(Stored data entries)
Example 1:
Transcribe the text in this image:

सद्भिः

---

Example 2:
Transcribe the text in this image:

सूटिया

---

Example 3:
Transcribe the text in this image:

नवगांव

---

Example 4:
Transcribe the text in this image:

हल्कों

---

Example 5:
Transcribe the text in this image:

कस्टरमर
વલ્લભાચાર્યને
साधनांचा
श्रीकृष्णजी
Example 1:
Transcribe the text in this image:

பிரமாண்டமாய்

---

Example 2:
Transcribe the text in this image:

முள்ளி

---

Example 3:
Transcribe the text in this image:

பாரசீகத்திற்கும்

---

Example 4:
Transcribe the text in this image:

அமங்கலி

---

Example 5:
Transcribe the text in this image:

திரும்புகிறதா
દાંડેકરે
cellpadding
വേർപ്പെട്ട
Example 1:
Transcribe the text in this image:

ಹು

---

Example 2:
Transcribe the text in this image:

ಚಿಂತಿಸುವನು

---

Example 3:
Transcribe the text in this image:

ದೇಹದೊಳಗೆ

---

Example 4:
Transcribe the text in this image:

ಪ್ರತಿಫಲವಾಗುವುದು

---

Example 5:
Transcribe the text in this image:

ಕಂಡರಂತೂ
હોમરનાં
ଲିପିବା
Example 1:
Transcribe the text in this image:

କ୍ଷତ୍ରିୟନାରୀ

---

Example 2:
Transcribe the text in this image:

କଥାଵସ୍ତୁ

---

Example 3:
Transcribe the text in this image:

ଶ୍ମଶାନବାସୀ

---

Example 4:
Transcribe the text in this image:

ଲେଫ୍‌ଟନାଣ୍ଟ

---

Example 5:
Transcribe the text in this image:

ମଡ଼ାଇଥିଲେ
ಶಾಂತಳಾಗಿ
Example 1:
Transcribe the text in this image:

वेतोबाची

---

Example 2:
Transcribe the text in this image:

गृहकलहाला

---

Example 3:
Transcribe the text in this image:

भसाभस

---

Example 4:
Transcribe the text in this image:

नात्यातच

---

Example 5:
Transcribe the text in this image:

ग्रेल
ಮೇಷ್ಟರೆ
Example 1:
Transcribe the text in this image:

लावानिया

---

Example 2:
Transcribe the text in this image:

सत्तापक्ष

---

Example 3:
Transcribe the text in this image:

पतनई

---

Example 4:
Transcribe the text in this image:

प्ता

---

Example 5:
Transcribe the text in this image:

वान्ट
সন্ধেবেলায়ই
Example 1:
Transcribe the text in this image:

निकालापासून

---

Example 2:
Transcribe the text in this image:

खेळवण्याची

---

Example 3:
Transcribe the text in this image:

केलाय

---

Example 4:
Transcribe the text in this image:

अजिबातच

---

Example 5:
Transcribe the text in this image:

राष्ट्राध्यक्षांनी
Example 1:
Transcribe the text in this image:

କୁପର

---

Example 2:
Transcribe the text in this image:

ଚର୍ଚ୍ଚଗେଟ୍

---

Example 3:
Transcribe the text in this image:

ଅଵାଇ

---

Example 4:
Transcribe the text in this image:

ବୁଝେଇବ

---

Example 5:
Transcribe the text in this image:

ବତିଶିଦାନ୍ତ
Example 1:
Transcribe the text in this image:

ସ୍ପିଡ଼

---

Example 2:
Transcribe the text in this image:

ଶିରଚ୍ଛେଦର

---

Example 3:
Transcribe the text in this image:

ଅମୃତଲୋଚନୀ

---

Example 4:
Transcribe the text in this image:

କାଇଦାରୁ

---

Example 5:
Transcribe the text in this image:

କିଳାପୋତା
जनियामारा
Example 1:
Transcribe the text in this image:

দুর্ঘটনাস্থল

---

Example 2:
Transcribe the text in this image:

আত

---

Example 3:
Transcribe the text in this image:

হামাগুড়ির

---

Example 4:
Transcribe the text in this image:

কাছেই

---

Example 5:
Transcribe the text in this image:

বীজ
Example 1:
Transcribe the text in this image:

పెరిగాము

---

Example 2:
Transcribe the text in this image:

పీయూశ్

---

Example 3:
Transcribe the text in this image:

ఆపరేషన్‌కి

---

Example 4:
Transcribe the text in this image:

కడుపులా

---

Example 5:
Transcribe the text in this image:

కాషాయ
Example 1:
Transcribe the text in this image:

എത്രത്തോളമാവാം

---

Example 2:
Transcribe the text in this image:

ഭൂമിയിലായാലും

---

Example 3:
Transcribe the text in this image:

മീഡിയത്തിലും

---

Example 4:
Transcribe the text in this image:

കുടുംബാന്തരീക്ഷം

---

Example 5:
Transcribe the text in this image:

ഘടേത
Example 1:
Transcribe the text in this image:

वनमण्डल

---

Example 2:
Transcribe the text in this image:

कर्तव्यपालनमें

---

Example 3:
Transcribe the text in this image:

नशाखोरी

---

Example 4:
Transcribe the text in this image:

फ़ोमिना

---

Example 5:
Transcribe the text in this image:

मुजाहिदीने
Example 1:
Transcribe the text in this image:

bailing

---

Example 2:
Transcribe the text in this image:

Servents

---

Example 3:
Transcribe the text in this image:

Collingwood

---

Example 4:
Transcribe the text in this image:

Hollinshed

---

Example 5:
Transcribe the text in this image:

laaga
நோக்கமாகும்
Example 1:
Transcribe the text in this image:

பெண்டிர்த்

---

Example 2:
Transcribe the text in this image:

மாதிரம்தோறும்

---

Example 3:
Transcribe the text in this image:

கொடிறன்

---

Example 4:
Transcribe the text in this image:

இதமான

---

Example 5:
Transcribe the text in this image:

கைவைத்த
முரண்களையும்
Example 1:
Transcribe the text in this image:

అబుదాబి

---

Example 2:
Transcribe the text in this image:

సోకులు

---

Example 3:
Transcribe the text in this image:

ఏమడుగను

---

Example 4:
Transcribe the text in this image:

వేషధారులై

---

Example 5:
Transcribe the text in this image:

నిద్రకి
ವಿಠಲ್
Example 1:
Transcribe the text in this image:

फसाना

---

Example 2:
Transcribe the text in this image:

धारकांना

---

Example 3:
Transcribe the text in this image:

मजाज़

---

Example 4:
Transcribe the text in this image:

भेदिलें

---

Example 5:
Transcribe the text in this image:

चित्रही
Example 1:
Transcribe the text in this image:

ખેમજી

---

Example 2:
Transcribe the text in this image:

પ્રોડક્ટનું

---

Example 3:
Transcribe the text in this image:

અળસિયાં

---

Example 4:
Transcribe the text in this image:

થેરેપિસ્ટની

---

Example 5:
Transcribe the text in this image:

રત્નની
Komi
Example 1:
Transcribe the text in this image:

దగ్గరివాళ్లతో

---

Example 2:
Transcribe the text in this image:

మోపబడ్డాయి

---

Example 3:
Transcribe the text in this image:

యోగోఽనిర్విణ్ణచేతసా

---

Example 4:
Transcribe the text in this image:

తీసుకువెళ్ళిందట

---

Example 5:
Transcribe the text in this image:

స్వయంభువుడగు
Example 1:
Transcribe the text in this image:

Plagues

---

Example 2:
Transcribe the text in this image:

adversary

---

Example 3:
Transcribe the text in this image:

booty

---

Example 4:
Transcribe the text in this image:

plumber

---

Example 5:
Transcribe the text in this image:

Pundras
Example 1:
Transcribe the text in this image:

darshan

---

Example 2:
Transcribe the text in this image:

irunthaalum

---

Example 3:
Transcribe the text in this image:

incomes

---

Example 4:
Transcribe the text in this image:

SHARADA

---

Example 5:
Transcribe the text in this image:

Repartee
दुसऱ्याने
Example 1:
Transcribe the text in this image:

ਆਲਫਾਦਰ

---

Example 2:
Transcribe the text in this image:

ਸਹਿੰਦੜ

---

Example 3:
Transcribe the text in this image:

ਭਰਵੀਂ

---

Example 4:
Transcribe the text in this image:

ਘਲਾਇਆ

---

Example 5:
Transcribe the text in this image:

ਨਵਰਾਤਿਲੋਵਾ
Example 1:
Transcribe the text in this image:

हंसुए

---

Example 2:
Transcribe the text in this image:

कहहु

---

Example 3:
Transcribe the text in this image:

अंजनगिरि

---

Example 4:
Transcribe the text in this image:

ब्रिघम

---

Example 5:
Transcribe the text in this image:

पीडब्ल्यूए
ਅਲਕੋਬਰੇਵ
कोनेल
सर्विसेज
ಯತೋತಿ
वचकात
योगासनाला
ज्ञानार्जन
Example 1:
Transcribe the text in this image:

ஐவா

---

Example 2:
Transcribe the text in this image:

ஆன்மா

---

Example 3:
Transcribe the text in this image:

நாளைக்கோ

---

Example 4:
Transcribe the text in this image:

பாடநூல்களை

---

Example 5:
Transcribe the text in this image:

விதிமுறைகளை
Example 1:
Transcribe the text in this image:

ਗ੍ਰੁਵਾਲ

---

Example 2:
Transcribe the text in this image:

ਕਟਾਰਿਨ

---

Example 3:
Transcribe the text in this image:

**TASK:** Output every line from the start of the items up to and including the line that contains "ಪ್ರತಿಫಲವಾಗುವುದು" as a Markdown table with the columns Row and Line. Give each row a number and leave out blank lines.

**RESPONSE:**
| Row | Line |
|---|---|
| 1 | Example 1: |
| 2 | Transcribe the text in this image: |
| 3 | सद्भिः |
| 4 | --- |
| 5 | Example 2: |
| 6 | Transcribe the text in this image: |
| 7 | सूटिया |
| 8 | --- |
| 9 | Example 3: |
| 10 | Transcribe the text in this image: |
| 11 | नवगांव |
| 12 | --- |
| 13 | Example 4: |
| 14 | Transcribe the text in this image: |
| 15 | हल्कों |
| 16 | --- |
| 17 | Example 5: |
| 18 | Transcribe the text in this image: |
| 19 | कस्टरमर |
| 20 | વલ્લભાચાર્યને |
| 21 | साधनांचा |
| 22 | श्रीकृष्णजी |
| 23 | Example 1: |
| 24 | Transcribe the text in this image: |
| 25 | பிரமாண்டமாய் |
| 26 | --- |
| 27 | Example 2: |
| 28 | Transcribe the text in this image: |
| 29 | முள்ளி |
| 30 | --- |
| 31 | Example 3: |
| 32 | Transcribe the text in this image: |
| 33 | பாரசீகத்திற்கும் |
| 34 | --- |
| 35 | Example 4: |
| 36 | Transcribe the text in this image: |
| 37 | அமங்கலி |
| 38 | --- |
| 39 | Example 5: |
| 40 | Transcribe the text in this image: |
| 41 | திரும்புகிறதா |
| 42 | દાંડેકરે |
| 43 | cellpadding |
| 44 | വേർപ്പെട്ട |
| 45 | Example 1: |
| 46 | Transcribe the text in this image: |
| 47 | ಹು |
| 48 | --- |
| 49 | Example 2: |
| 50 | Transcribe the text in this image: |
| 51 | ಚಿಂತಿಸುವನು |
| 52 | --- |
| 53 | Example 3: |
| 54 | Transcribe the text in this image: |
| 55 | ದೇಹದೊಳಗೆ |
| 56 | --- |
| 57 | Example 4: |
| 58 | Transcribe the text in this image: |
| 59 | ಪ್ರತಿಫಲವಾಗುವುದು |